Assuming this was the Moscow embassy, very difficult to get a visitor visa from them these days. Maybe consider reducing the trip to 3 months, and coming up with more evidence about the situation in Ukraine - any sort of financial or other ties that would serve as good reasons for the applicant to return after the visit. Clearly it's the applicant's home situation that is of concern - there just isn't enough evidence to substantiate sufficient reasons or motivations for the applicant to return after a temporary visit.

Best,

Mark Northam


----------



## ampk (Sep 21, 2013)

Do they ever accept the monetary bond offer?

Other than she has a share of apartment in Ukraine with her parents, like most others there is No other way to satisfy this- other than leaving kid/kids behind.

Is it possible to strongly request this bond?

P.S. have noted what is on the bottom of your posts - cheers.


----------



## MarkNortham (Dec 19, 2012)

Hi Ampk -

The bond provisions were eliminated some years ago - now for certain visas such as the sponsored family visitor version of the subclass 600 visa there is an Assurance of Support bond that is mandatory in most cases, but I know of no bond provisions for the subclass 600 visitor tourist stream. The fact that all kids are accompanying her is likely working against her as that may be providing a strong reason to stay in Australia (better schools, etc) and lodge an onshore visa of some kind - refugee, partner, etc. The interesting thing is that in cases like this, whereas a visitor visa would normally be refused, if there was already a partner visa lodged (offshore), a visitor visa like this would have a much better chance of being approved.

Best,

Mark Northam


----------



## ampk (Sep 21, 2013)

I guess it would by a stupid question to ask if Department have an acceptable means of compliance list for reasons/items to return back home.
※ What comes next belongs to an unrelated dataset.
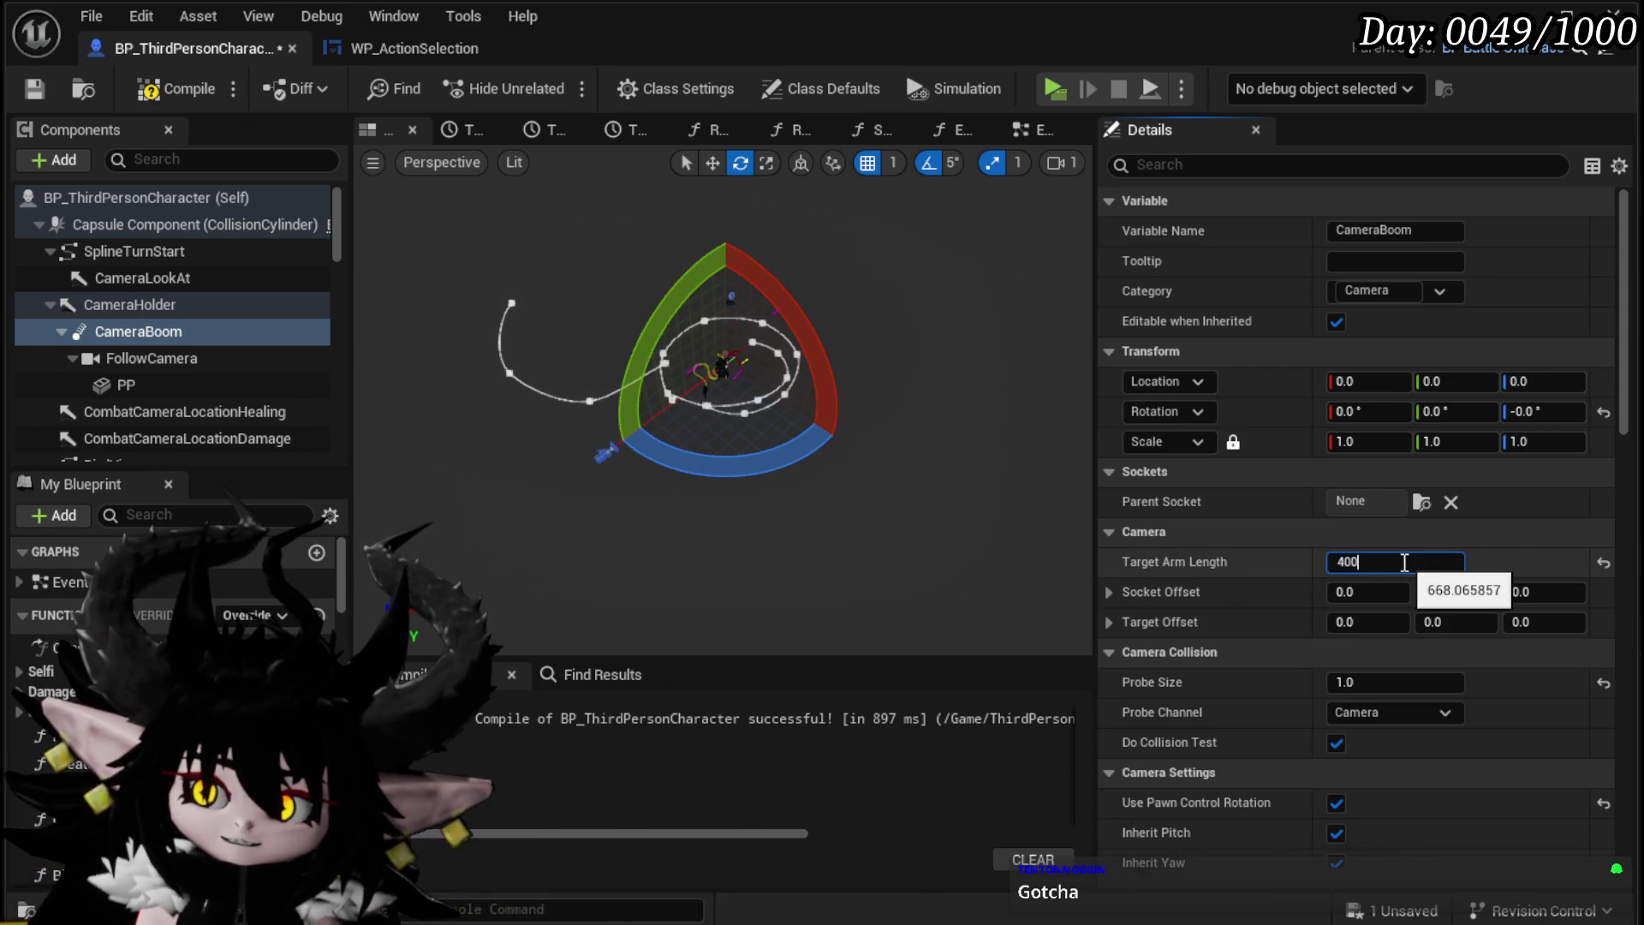
{"action": "key", "text": "Return"}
I work in Aviation and just like CASA all regulations are interpreted as to how it is not possible - never the other way- but always say we are here to help!

On many days as with other parents - It is possibly a greater incentive not to return by leaving kids behind - lol


----------



## MarkNortham (Dec 19, 2012)

Hi -

If you'd like to email me directly, I can send you a copy of the DIAC Procedure Advice Manual regarding interpreting the genuine visitor requirements - might be helpful as you look at ways to satisfy their requirements. In the end, though, it's not a black & white matter - the case officer's judgement (of the evidence) and conclusions form a large part of the decision-making process. There is no finite list of requirements that must be met, and everything is open to subjective interpretation.

You can find contact info on our website - see link in my signature.

Best,

Mark Northam


----------



## ampk (Sep 21, 2013)

Thanks Mark,

Its a beer and bbq Sunday with the family today, was hopping next Sunday was with the extra family too.

So will do that tomorrow. Thanks.


----------



## MarkNortham (Dec 19, 2012)

Have fun! 

Best,

Mark


----------



## frombelarus (Sep 14, 2013)

Hi ampk, 
My fiancee got her 6 months visitor visa (1 month stay each entry and condition 8503 - no further stay) on 13 sept 2013. 
She is 27, single, no kids, has a job, not a lot in the bank and no assets, I wrote an invitation letter with important dates for us to be here and statutory declaration that I will provide supplementary financial support. She has been to Turkey, UK and Ukraine before. 
We applied online, and thought it will be decided in Australia (as told by immigration helpline) but after 2 weeks, she got a call from Moscow and interviewed for an hour an half and asked about our relationship and many other things. She said our relationship is not yet confirmed. etc..

Her visa officer's name was Olga something.. 

Hope this helps you get some clues


----------